E quero observar que também usando essa imagem como exemplo, preciso dizer que de maneira alguma esse texto deve ser um guia ou canalizador pra você deixar de sentir as dores que alguém, mesmo que seja um pai, mãe ou parente qualquer, te causou. Pelo contrário. Acolha sua dor, mas tenta não se limitar nela. A não ser que se torne física como as minhas. Daí você pode e deve tomar analgésicos. Mas sempre lembra do motivo pelo qual você tá tomando. Ou tenta encontrar a causa raiz. Pra aí, então, nada ser apenas band-aid. ☺️
Um abraço,
- Alice
Pareceu que eu estava lendo uma descrição do meu pai e da minha relação com ele. Com duas diferenças... A primeira é que, apesar de tentar muito se encaixar e "vencer" e de todo o seu discurso baseado nisso, meu pai criou uma dívida imensa, faliu e hoje tem muita dificuldade em se sustentar e precisa de muito suporte (mais do quenele realmente tem). A segunda é que meu pai ainda está vivo, viveu tempo suficiente para me ver recebendo o diagnóstico de autismo e para, alguns anos depois, receber o seu próprio diagnóstico de autismo. Hoje ele sabe que não irá se encaixar, que seus sonhos antigos não combinam com seu real funcionamento (se é que combinam com o de alguém) e está criando novos sonhos.
Eu, por minha vez, também casada com um homem que cuida de mim de todas as maneiras possíveis, ainda me culpo por ter 39 anos e não ter conseguido construir uma carreira, não ser mais capaz de trabalhar (nem dentro de casa, nem fora das minhas antigas áreas de atuação) e não ter perspectiva de voltar a sê-lo (não só por causa do autismo, há outras questões envolvidas.)
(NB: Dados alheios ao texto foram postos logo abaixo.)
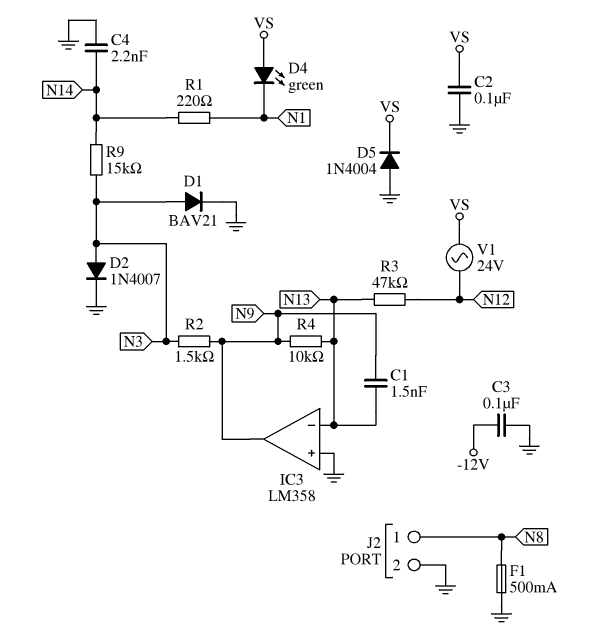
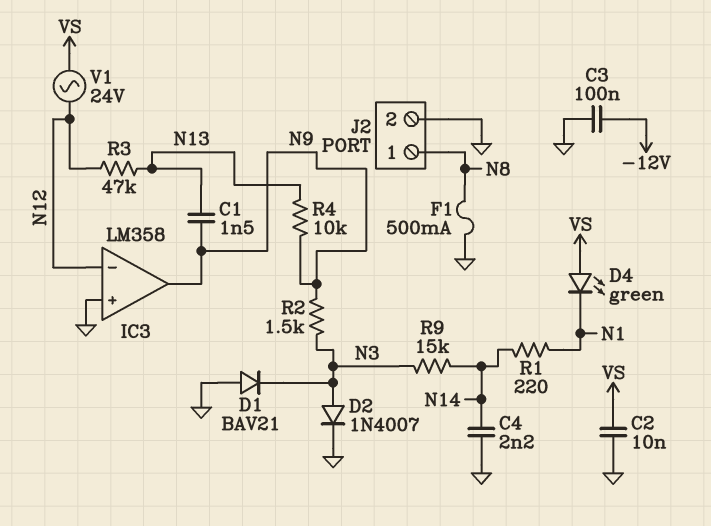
C2: 100nF (GND, VS) -> 10nF (GND, VS)
D1: diode BAV21 (A N3, K GND) -> diode BAV21 (A GND, K N3)
D5: diode 1N4004 (A GND, K VS) -> none
IC3 pin in-: N13 -> N12

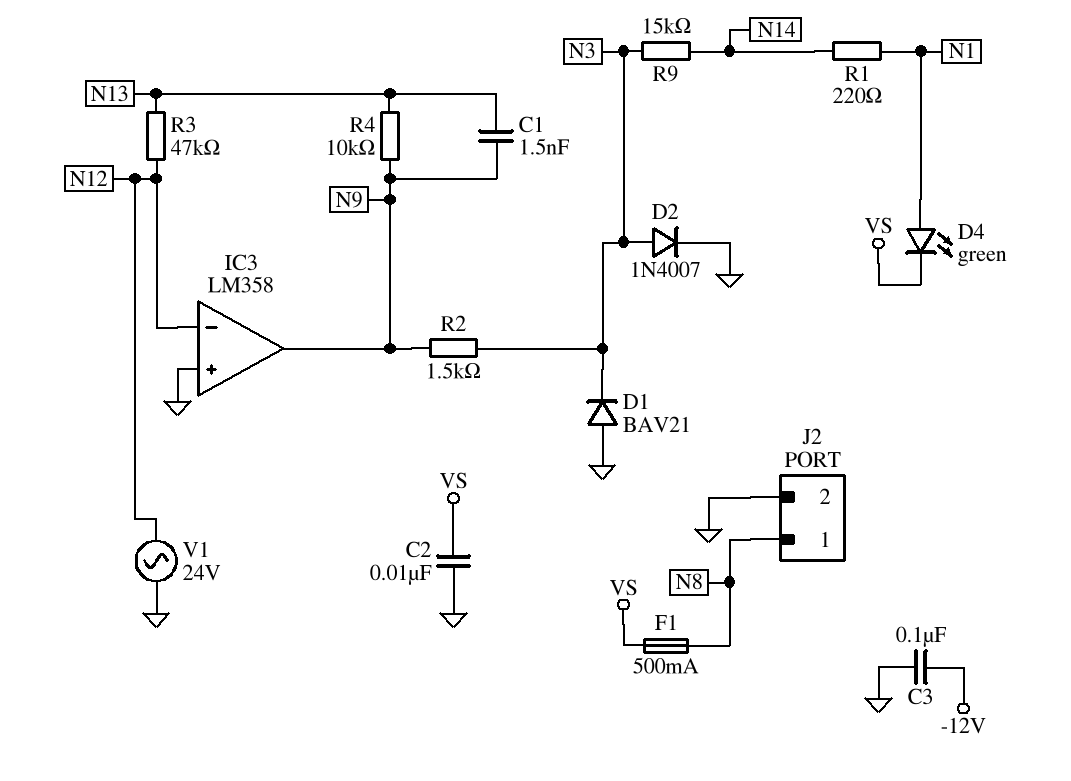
C4: 2.2nF (GND, N14) -> none
D4: LED green (A VS, K N1) -> LED green (A N1, K VS)
F1: 500mA (GND, N8) -> 500mA (N8, VS)
V1: AC 24V (N12, VS) -> AC 24V (GND, N12)

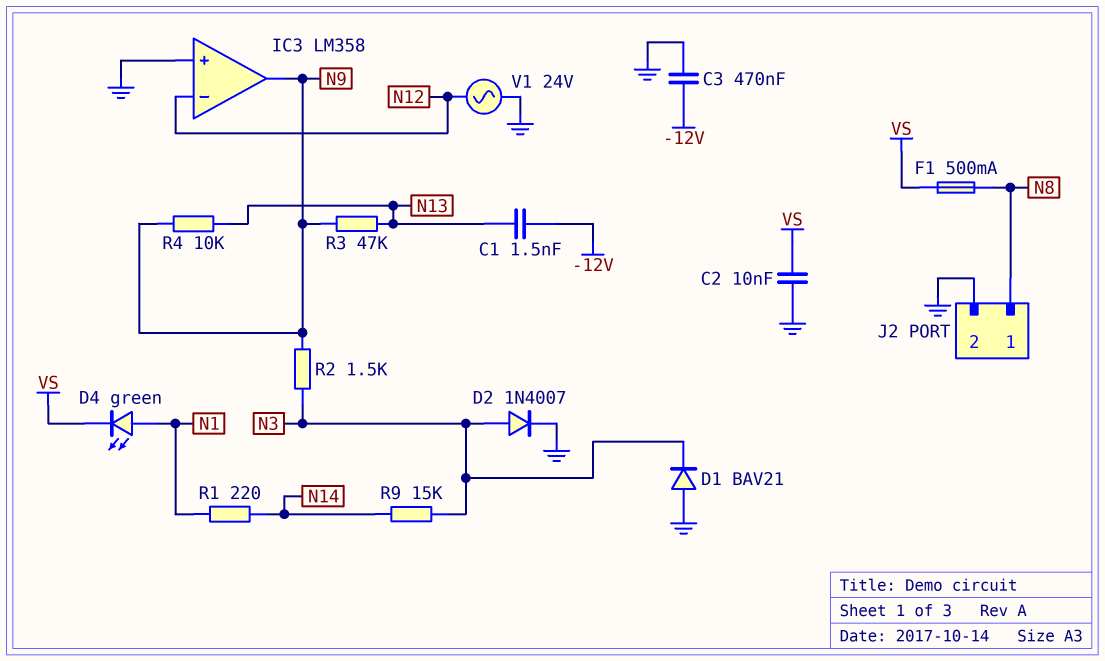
C1: 1.5nF (N9, N13) -> 1.5nF (-12V, N13)
C3: 100nF (-12V, GND) -> 470nF (-12V, GND)
R3: 47k (N12, N13) -> 47k (N9, N13)

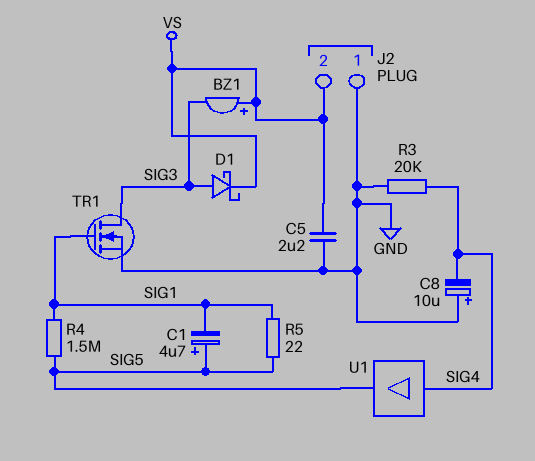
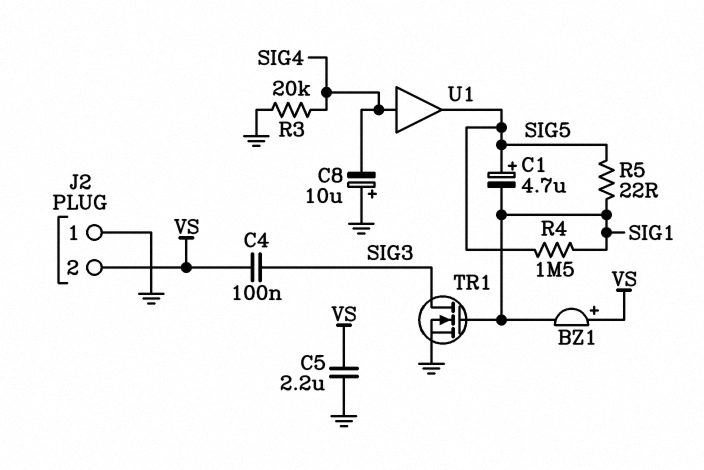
BZ1: buzzer (plus VS, minus SIG3) -> buzzer (plus VS, minus SIG1)
C4: none -> 100nF (SIG3, VS)
D1: schottky (A SIG3, K VS) -> none

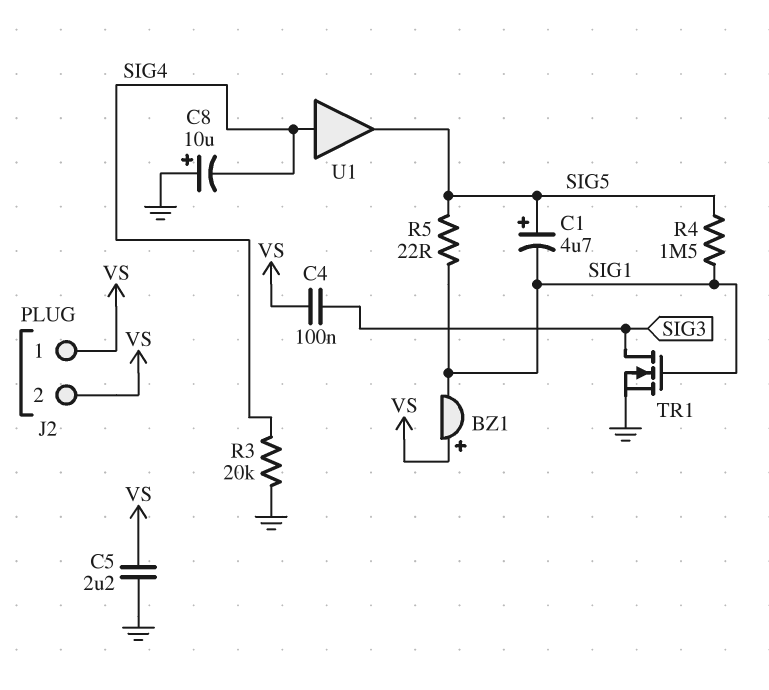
J2 pin 1: GND -> VS

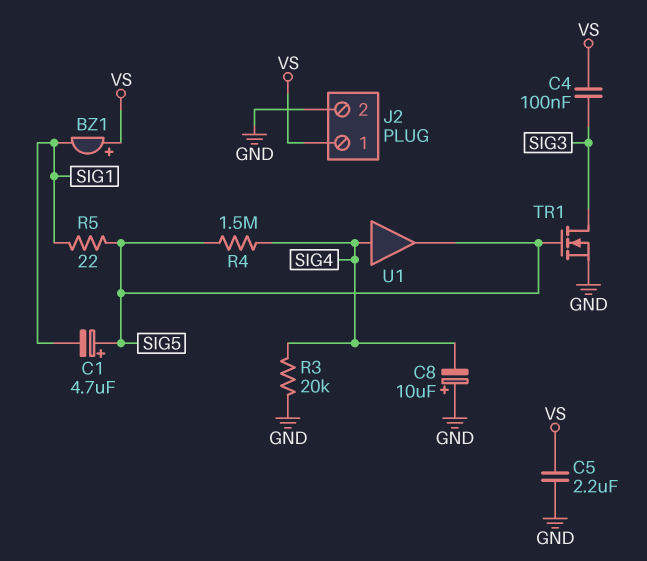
J2 pin 2: VS -> GND
R4: 1.5M (SIG1, SIG5) -> 1.5M (SIG4, SIG5)
TR1: NMOS (G SIG1, D SIG3, S GND) -> NMOS (G SIG5, D SIG3, S GND)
Tenho tentado ser mais gentil comigo mesma... Mas o medo vem. Se, antes do diagnóstico, por ser sempre comparada pelos outros ao meu pai (mesmo vivendo em constante conflito com ele), eu tinha medo de acabar também falida... hoje, depois do diagnóstico, tenho medo de perder quem cuide de mim e, por não ser capaz de me sustentar sozinha, acabar também como ele, precisando de muito mais suporte do que poderei receber...
Alice, que texto LINDO! Dá de ver que você escreveu para o seu pai, me senti lendo por uma frestinha na parede.